Chocolate Protein Overnight Oats are the perfect blend of creamy, delicious chocolate flavors with a hearty, nutritious foundation. In just a few minutes of prep time, you can whip up this easy breakfast that will keep you satisfied and energized. The combination of oats and protein powder works wonders to fuel your day.
This recipe is excellent for anyone looking for a healthy breakfast option, especially if you’re short on time in the mornings. It’s great for meal prep and can be made ahead, storing well in the refrigerator for a few days.
Why You’ll Love This Recipe
- The oats provide a satisfying chewiness, while the yogurt adds creaminess.
- It’s a quick, no-cook breakfast that’s ready in minutes.
- Customizable with your favorite toppings for added texture and flavor.
- Packed with protein to keep you full longer.
What You’ll Need
Here’s everything you need to make Chocolate Protein Overnight Oats.
For the Base
- 2 cups rolled oats
- 2 cups milk
- 6 tablespoons chocolate protein powder
- 2 tablespoons maple syrup
- ¼ cup yogurt
For the Mix-ins
- 2-3 tablespoons chia seeds
- 2-3 tablespoons mini chocolate chips (and more for topping)
- 1-2 tablespoons cocoa powder (optional)
Use dairy-free milk for a vegan alternative.
Substitutions & Swaps
- Maple syrup → honey or agave syrup
- Rolled oats → steel-cut oats (overnight soak time increases)
- Chia seeds → flax seeds for similar texture
- Yogurt → dairy-free yogurt for a vegan option
How to Make It
Get ready to create a delicious, nutritious breakfast!
Combine Ingredients
In a large bowl, combine the rolled oats, chia seeds, chocolate protein powder, milk, maple syrup, yogurt, and mini chocolate chips.

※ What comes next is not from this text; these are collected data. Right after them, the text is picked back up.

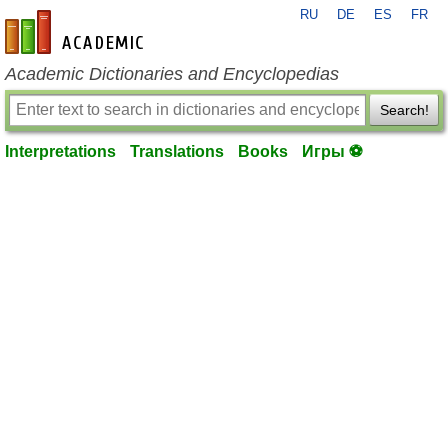
RU
DE
ES
FR
en-academic.com
Academic Dictionaries and Encyclopedias
Search!
Interpretations
Translations
Books
Игры ⚽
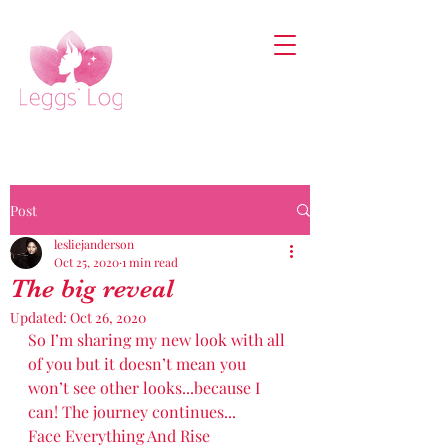
Post
lesliejanderson
Oct 25, 2020
1 min read
The big reveal
Updated:
Oct 26, 2020
So I’m sharing my new look with all 
of you but it doesn’t mean you 
won’t see other looks...because I 
can! The journey continues...
Face Everything And Rise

Stir well to combine.
Refrigerate
Cover with a lid or plastic wrap and refrigerate for at least 3 hours or overnight.
Serve
When ready to eat, serve with toppings of choice, such as more chocolate chips, jam, berries, and nuts.
How to Store It
Fridge: Store in an airtight container for up to 5 days.

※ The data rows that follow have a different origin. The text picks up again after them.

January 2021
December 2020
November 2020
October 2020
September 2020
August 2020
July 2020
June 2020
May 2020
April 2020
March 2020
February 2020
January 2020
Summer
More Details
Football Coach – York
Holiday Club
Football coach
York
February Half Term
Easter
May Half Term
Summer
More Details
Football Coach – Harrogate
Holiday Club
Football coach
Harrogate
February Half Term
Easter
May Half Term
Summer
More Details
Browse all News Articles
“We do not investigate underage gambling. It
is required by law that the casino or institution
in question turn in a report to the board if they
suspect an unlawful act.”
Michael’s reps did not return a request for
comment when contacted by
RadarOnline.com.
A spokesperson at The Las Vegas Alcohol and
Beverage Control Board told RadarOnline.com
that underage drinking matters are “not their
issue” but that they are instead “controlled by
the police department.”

Freezer: No, it does not freeze well.
Reheat: Serve cold; no reheating needed.
Tips for Best Results
- Allow the oats to soak overnight for maximum creaminess.
- Adjust the sweetness by adding more or less maple syrup as desired.
- Use fresh fruit as a topping to enhance flavor and nutrition.
- Experiment with different protein powders for varied taste profiles.
Serving Suggestions
- Top with fresh berries for a fruity kick.
- Pair with a side of nuts for extra crunch.
- Enjoy as a quick breakfast before a workout.